[Listed entries]:
------------------------------------
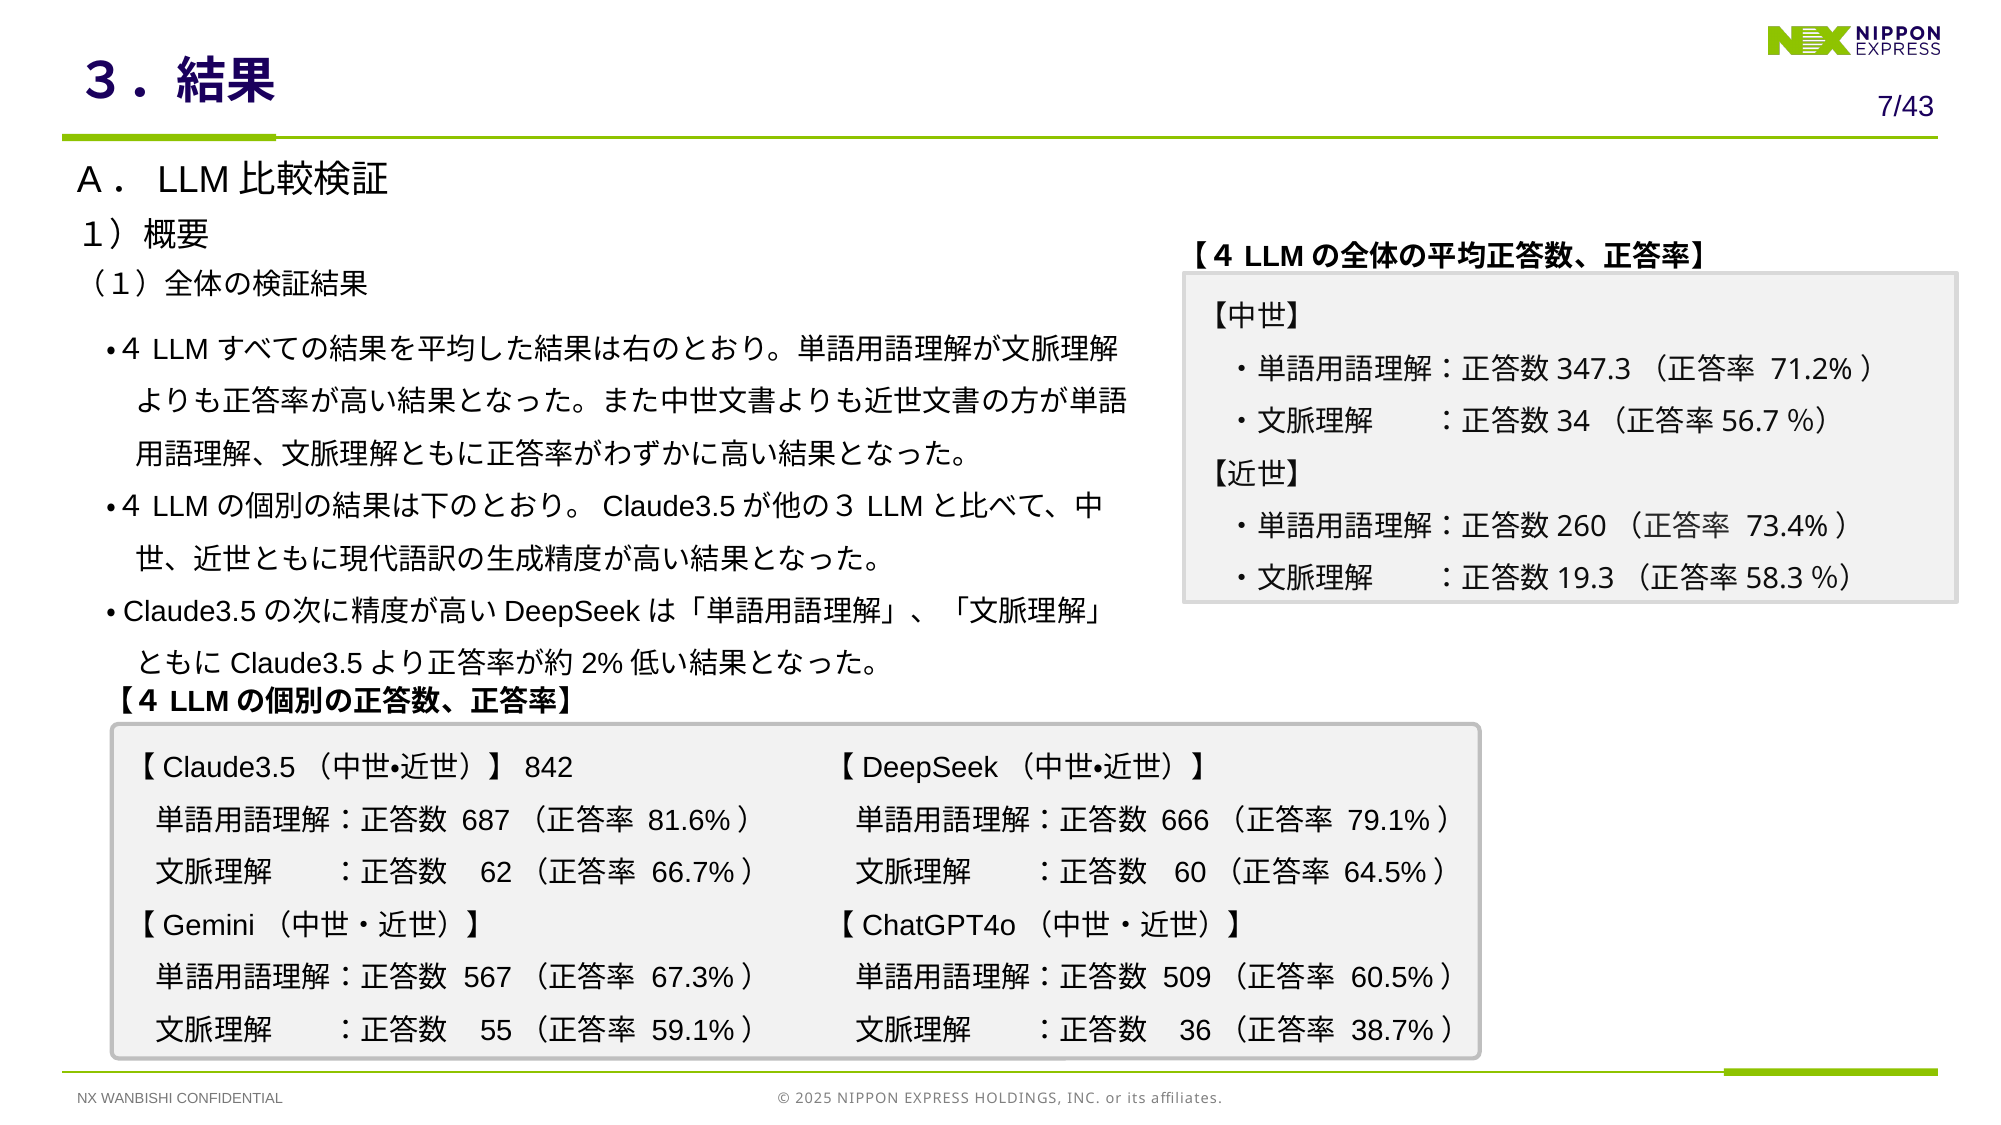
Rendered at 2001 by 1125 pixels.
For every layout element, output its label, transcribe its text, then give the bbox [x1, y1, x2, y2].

text_box 【４LLMの全体の平均正答数、正答率】 [1164, 229, 1833, 280]
title ３．結果 [62, 41, 1742, 103]
picture [1768, 26, 1940, 55]
text_box 【４LLMの個別の正答数、正答率】 [89, 674, 759, 725]
slide_number 6/43 [1848, 87, 1935, 123]
text_box A．LLM比較検証 １）概要 （１）全体の検証結果 ・４LLMすべての結果を平均した結果は右のとおり。単語用語理解が文脈理解よりも正答率が高い結果となった。また中世文書よりも近世文書の方が単語用語理解、文脈理解ともに正答率がわずかに高い結果となった。 ・４LLMの個別の結果は下のとおり。Claude3.5が他の３LLMと比べて、中世、近世ともに現代語訳の生成精度が高い結果となった。 ・Claude3.5の次に精度が高いDeepSeekは「単語用語理解」、「文脈理解」ともにClaude3.5より正答率が約2%低い結果となった。 [62, 147, 1148, 688]
footer NX WANBISHI CONFIDENTIAL [62, 1086, 738, 1110]
text_box 【中世】 ・単語用語理解：正答数347.3（正答率 71.2%） ・文脈理解 ：正答数34（正答率56.7％） 【近世】 ・単語用語理解：正答数260（正答率 73.4%） ・文脈理解 ：正答数19.3（正答率58.3％） [1182, 271, 1959, 604]
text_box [111, 723, 1584, 1059]
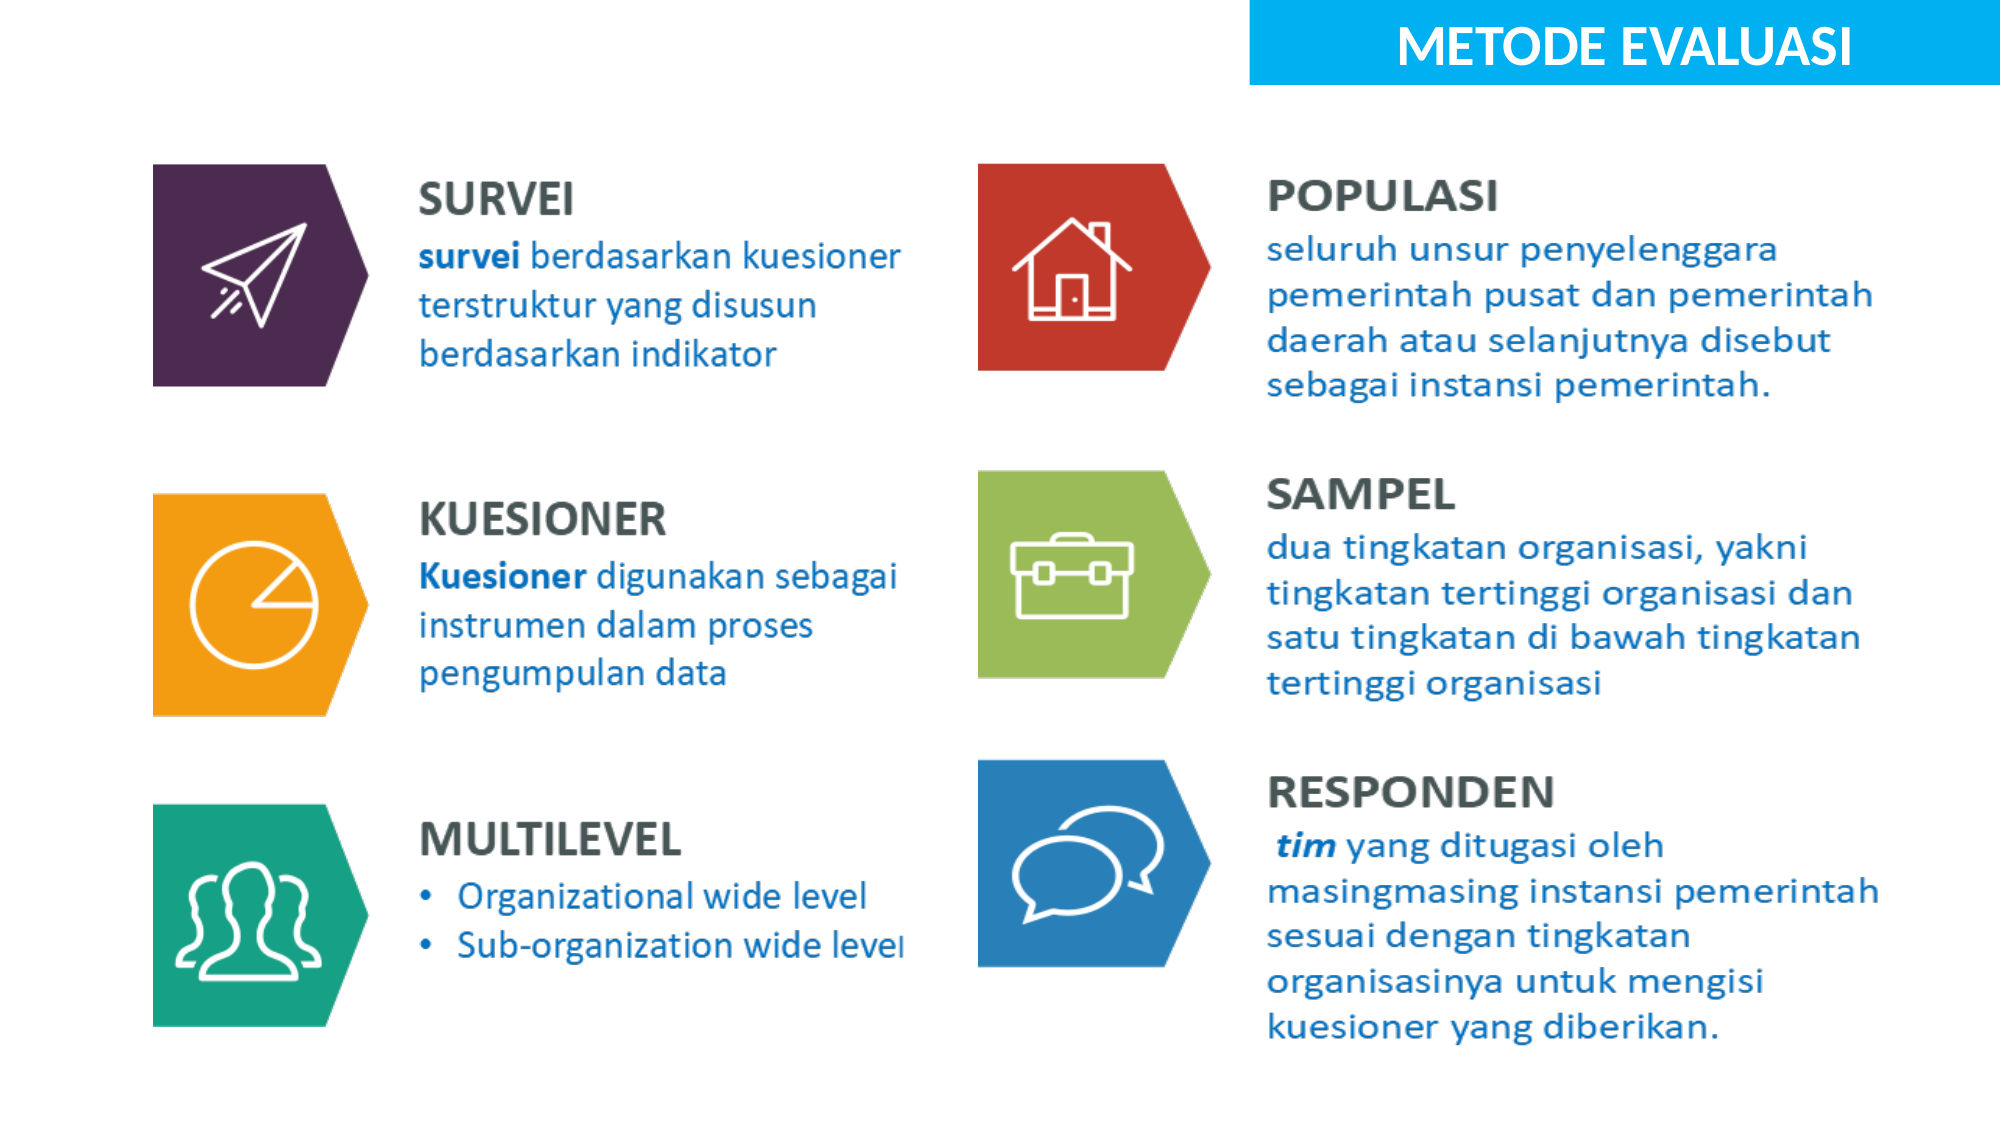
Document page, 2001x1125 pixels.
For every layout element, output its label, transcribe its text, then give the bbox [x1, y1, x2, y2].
------------------------------------
Everything from the line containing "Document page, 2001x1125 pixels." through the last line above should be set down exactly; include no other lines.

Document page, 2001x1125 pixels.
For every layout element, output its label, transcribe its text, then give the bbox [x1, y1, x2, y2].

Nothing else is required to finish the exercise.